* WHAT YOU WILL DO:
A - Explain, in one to three sentences, why early players in the history of Bishop's Stortford Hockey Club traveled to away fixtures by train and taxi.
B - Write a continuation of the history of Bishop's Stortford Hockey Club, starting after its final sentence.

EXTRACT PROVIDED START

Bishop's Stortford Hockey Club is a field hockey club in the town of Bishop's Stortford, Hertfordshire, England. The club plays in the East Region Hockey Association. The home ground is located at The Hertfordshire and Essex High School, where both the clubhouse and pitch are located.

The club has 800 active members and fields a total of fourteen senior sides, six men's and eight ladies' playing in the East Hockey Leagues. The Men's 1st XI play in the East Men's Division 1 South and the Ladies 1st XI play in the Vitality Women's Conference East.

Bishop’s Stortford Hockey Club has been reaccredited for another 3 years (2022-2025) as a ClubMark club (Sport England), making the club one of a select number across England to achieve the England Hockey ClubMark status.

History 
The club formed in 1948 and games were played at Cricket Field Lane, Hockerill Anglo-European College and Sawbridgeworth. The club barely raised a team in the early days, players relied on getting to away fixtures by train and taxi due to the lack of motorcars after World War II. In 1969 the club was elected to the Hertfordshire County League and the East Central League in 1972. Promotion to the East Region Hockey Association was gained in 1975.

EXTRACT PROVIDED END
DATA TO EXAMINE START

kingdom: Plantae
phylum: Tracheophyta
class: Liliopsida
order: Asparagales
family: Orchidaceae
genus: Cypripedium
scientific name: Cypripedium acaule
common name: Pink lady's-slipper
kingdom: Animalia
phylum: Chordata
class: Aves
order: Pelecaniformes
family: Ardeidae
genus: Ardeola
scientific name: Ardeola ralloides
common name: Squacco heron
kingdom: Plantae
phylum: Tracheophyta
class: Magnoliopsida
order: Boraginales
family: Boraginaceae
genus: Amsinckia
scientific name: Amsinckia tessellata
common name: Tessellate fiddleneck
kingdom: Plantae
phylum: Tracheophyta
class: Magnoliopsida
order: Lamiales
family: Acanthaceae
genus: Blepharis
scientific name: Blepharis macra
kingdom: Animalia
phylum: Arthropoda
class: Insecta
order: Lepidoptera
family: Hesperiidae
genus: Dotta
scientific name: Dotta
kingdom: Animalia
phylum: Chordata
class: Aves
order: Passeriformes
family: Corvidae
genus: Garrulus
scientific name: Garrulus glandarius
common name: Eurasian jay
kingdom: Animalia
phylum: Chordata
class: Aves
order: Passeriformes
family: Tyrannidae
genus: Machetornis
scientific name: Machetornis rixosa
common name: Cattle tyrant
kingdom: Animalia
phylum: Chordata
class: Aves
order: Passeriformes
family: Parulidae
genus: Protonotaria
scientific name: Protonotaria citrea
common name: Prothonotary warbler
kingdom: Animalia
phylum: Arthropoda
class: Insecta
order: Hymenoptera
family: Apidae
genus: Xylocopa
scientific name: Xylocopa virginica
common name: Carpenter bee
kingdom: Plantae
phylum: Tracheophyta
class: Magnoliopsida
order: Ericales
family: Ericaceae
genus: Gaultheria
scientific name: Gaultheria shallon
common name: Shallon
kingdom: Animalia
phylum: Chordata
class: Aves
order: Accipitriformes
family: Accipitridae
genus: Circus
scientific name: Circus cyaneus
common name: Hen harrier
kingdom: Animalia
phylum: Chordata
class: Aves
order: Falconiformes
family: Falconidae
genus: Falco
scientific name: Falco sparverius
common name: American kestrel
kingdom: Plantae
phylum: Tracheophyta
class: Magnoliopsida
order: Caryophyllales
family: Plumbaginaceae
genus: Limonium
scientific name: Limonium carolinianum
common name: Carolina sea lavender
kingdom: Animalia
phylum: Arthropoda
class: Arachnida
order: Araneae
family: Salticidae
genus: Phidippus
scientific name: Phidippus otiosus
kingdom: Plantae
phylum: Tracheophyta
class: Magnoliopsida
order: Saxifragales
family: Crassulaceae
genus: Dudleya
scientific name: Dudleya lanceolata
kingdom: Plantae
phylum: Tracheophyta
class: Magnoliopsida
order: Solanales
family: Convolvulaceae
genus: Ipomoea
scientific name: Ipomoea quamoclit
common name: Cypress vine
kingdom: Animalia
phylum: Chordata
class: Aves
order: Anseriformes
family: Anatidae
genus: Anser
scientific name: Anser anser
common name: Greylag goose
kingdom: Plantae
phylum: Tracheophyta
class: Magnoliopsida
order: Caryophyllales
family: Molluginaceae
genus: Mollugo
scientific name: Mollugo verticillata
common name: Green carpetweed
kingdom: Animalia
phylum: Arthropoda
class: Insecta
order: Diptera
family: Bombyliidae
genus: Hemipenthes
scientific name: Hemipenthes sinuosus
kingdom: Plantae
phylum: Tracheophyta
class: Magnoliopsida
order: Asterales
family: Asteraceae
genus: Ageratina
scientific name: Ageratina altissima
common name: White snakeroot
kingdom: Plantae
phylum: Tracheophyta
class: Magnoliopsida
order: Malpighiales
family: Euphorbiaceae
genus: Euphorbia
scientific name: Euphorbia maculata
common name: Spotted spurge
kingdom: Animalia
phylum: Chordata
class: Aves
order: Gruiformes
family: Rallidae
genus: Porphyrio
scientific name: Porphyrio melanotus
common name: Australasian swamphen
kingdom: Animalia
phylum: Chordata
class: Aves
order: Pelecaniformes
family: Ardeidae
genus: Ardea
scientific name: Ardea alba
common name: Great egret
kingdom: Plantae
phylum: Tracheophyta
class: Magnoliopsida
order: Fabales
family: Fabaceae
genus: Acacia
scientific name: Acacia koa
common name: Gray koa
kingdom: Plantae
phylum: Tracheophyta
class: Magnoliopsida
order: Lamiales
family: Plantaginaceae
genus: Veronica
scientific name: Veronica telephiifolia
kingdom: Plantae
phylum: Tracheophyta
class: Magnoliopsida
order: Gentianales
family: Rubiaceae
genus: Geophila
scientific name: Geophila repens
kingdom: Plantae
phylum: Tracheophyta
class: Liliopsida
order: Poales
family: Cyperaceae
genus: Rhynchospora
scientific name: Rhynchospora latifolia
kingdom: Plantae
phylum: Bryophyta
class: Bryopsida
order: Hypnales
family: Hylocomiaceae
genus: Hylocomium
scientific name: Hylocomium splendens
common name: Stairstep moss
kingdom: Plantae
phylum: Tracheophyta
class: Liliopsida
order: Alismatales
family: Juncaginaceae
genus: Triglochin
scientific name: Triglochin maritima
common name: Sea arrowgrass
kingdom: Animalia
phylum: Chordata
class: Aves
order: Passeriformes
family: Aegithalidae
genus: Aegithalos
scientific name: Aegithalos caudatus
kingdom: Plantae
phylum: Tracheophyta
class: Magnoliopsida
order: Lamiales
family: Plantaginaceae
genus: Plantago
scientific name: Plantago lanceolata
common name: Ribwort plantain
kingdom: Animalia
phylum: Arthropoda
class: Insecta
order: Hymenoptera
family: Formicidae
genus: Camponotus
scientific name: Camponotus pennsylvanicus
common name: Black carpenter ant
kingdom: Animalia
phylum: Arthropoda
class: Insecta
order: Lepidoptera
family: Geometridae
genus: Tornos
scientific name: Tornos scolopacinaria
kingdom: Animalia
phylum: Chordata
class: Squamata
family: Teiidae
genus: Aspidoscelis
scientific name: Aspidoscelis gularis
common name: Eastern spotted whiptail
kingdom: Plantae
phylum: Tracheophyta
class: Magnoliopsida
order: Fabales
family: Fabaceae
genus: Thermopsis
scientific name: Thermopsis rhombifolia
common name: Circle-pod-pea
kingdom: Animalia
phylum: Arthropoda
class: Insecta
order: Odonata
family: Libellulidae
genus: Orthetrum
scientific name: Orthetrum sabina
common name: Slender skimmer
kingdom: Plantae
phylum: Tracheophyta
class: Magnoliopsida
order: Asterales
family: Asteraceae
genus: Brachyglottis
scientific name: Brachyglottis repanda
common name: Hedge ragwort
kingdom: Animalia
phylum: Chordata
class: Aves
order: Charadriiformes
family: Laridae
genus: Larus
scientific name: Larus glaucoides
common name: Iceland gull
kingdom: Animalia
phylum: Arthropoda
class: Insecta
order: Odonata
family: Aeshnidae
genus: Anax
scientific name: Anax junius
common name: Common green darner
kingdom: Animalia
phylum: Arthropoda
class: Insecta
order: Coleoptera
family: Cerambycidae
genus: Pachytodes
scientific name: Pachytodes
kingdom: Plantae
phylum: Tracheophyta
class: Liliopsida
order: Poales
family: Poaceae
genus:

DATA TO EXAMINE END

* ANSWER SET:
A - Early players depended on trains and taxis to reach away fixtures because there were few motorcars after World War II.

B -
The club had a number of successes over the years including County Champions in 1974, 1981 and 1986, East runners-up in 1982 and H.A. Cup quarter finalists in 1982 and 1986. Later successes include the integration of the Ladies Hockey Club and partnership in 1993 with Hockerill Anglo-European College.

In 2019 Bishop’s Stortford Hockey Club moved from Cricket Field Lane to The Hertfordshire and Essex High School, where a state of the art pitch and clubhouse overlooking the pitch with floor to ceiling windows and a balcony was built. The project has been a collaborative one, with funding coming from a variety of bodies and institutions including the Department for Education, Hertfordshire County Council, East Herts District Council, Sport England, Bishop's Stortford Judo Club, Bishop's Stortford Hockey Club as well as staff, students, parents, friends and families.

Senior Section 
The Ladies 1st XI had back to back promotions starting from 2019, where they become champions of both the East League Division 1 South and a year later champions in the East Premier Division. This saw the Ladies 1st XI for the first time in club history play in the Vitality Women's Conference East league.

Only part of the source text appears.